Doris Ziethen-Rennholz: Ich leite ein relativ kleines Jobcenter mit dem Vorteil, alle Beschäftigten persönlich zu kennen, und achte sehr auf eine persönliche und wertschätzende interne Kommunikation – das gilt auch für meine sechs Führungskräfte. Der Grundsatz der Individualität gilt nicht nur gegenüber unseren Kundinnen und Kunden, sondern auch gegenüber allen Mitarbeitenden. Diesen direkten Draht pflege ich seit zwei Jahren zudem mit einem regelmäßigen „Jobcenter-Telegramm", das ich selber an alle Kolleginnen und Kollegen schreibe. Mir kann per Klick jeder antworten. Ich möchte damit Transparenz herstellen, Informationen aus der Hausleitung bieten und meine Mitarbeitenden in Entscheidungsprozesse einbinden. In meinem Telegramm stelle ich auch mal besonders gute Leistungen dar oder sage auch mal deutlich Dankeschön. Wir haben zudem eine besondere Organisationsform: Es gibt bei uns eine räumliche Zweiteilung aus Beratung und Bearbeitung von Anträgen. In der Eingangs- und Präsenzberatung werden Kundinnen und Kunden von uns beraten. Die Bearbeitung der Anträge passiert durch andere Beschäftigte in „Back Offices", das sind Rückzugsräume, die außerhalb des Publikumsverkehrs liegen und eine ruhige und konzentrierte Arbeitsatmosphäre ohne spontane Besucher bieten. Wir erreichen eine bessere Qualität und Quantität.

Servicestelle SGB II: Sie nennen Ihr Jobcenter auch einen „familienfreundlichen Betrieb". Was steckt dahinter?

Doris Ziethen-Rennholz: Wir akzeptieren alle Arbeitszeitmodelle und gehen vor allem auch auf die Bedürfnisse von Eltern ein. Das Ergebnis ist eine sehr hohe Rückkehrquote nach dem ersten Erziehungsjahr. Viele kehren sogar mit einer hohen Stundenzahl zurück, manche kehren aber auch mit erstmal nur 12 oder 15 Wochenstunden zurück – die Spielräume meiner Angestellten sind bewusst groß und das ist auch ein Argument für neue Fachkräfte.
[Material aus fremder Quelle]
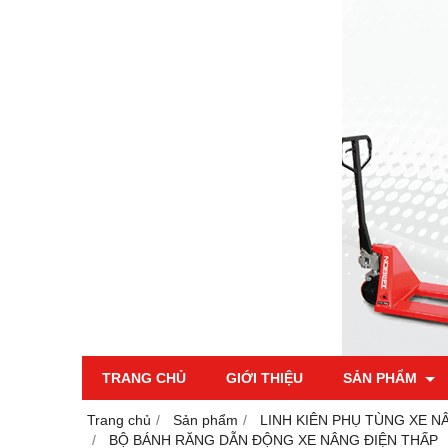
TRANG CHỦ
GIỚI THIỆU
SẢN PHẨM
Trang chủ
Sản phẩm
LINH KIÊN PHỤ TÙNG XE N
BỘ BÁNH RĂNG DẪN ĐỘNG XE NÂNG ĐIỆN THẤP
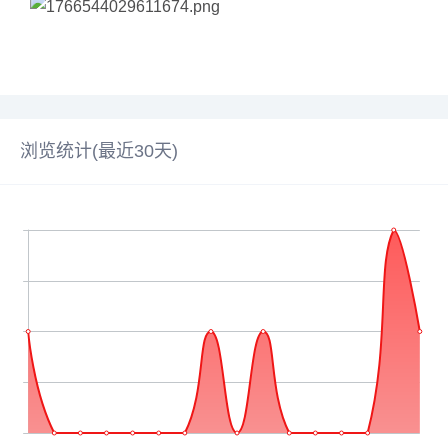
浏览统计(最近30天)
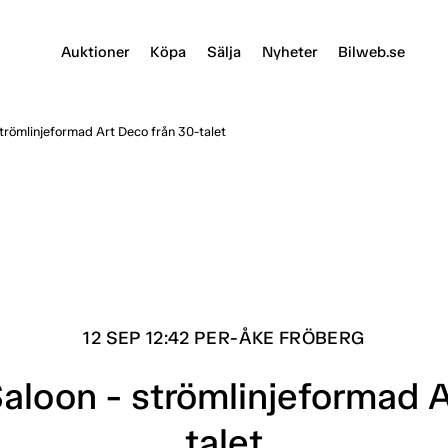
Auktioner
Köpa
Sälja
Nyheter
Bilweb.se
strömlinjeformad Art Deco från 30-talet
12 SEP 12:42 PER-ÅKE FRÖBERG
Saloon - strömlinjeformad 
talet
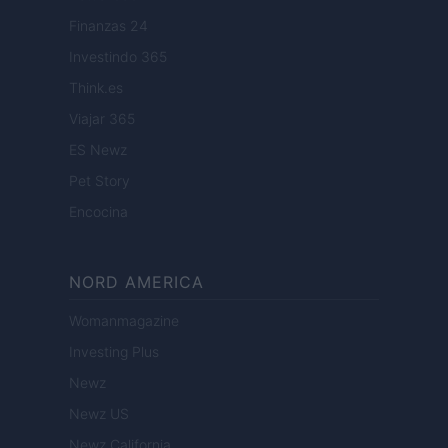
Finanzas 24
Investindo 365
Think.es
Viajar 365
ES Newz
Pet Story
Encocina
NORD AMERICA
Womanmagazine
Investing Plus
Newz
Newz US
Newz California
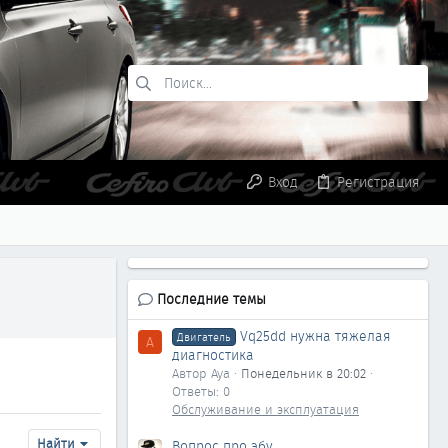
Вход
Регистрация
Последние темы
Vq25dd нужна тяжелая
Двигатель
A
диагностика
Автор Aya
Понедельник в 20:02
Ответы: 0
Обслуживание и эксплуатация
Найти
Вопрос про эбу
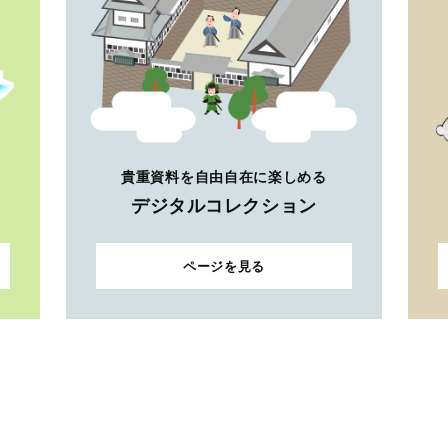
貴重資料を自由自在に楽しめる
デジタルコレクション
ページを見る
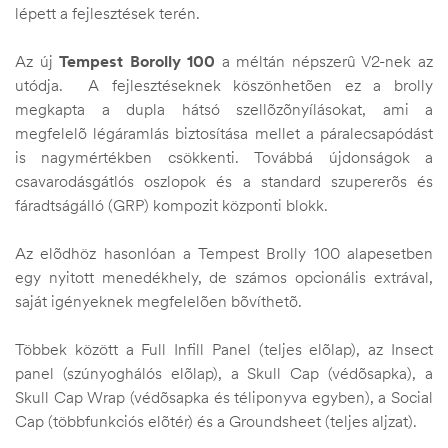
lépett a fejlesztések terén.
Az új
Tempest Borolly 100
a méltán népszerû V2-nek az
utódja. A fejlesztéseknek köszönhetõen ez a brolly
megkapta a dupla hátsó szellõzõnyílásokat, ami a
megfelelõ légáramlás biztosítása mellet a páralecsapódást
is nagymértékben csökkenti. Továbbá újdonságok a
csavarodásgátlós oszlopok és a standard szupererõs és
fáradtságálló (GRP) kompozit központi blokk.
Az elõdhöz hasonlóan a Tempest Brolly 100 alapesetben
egy nyitott menedékhely, de számos opcionális extrával,
saját igényeknek megfelelõen bõvíthetõ.
Többek között a Full Infill Panel (teljes elõlap), az Insect
panel (szúnyoghálós elõlap), a Skull Cap (védõsapka), a
Skull Cap Wrap (védõsapka és téliponyva egyben), a Social
Cap (többfunkciós elõtér) és a Groundsheet (teljes aljzat).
Servicestelle SGB II: Wo sehen Sie zukünftige Herausforderungen für Ihr Jobcenter?

Doris Ziethen-Rennholz: Für mich ist das Thema Mitarbeiterbeteiligung in Jobcentern sehr interessant. Da gibt es allgemein noch Luft nach oben. In den nächsten fünf Jahren möchte ich hier vor Ort Möglichkeiten schaffen, damit sich Mitarbeitende besser beteiligen können. Konkret habe ich die Einrichtung von Kreativräumen im Kopf, mit anderer Bestuhlung – ich möchte Freiräume schaffen, die ein Querdenken fördern! Herzblut, Engagement und Ideenreichtum in der Vermittlung finde ich wichtig. Hier arbeiten Menschen für Menschen. Das möchte ich selbst vermitteln und muss auch sagen, dass die Wichtigkeit der Arbeit gesehen wird, das macht einfach Freude.

Servicestelle SGB II: Frau Ziethen-Rennholz, vielen Dank für das Gespräch!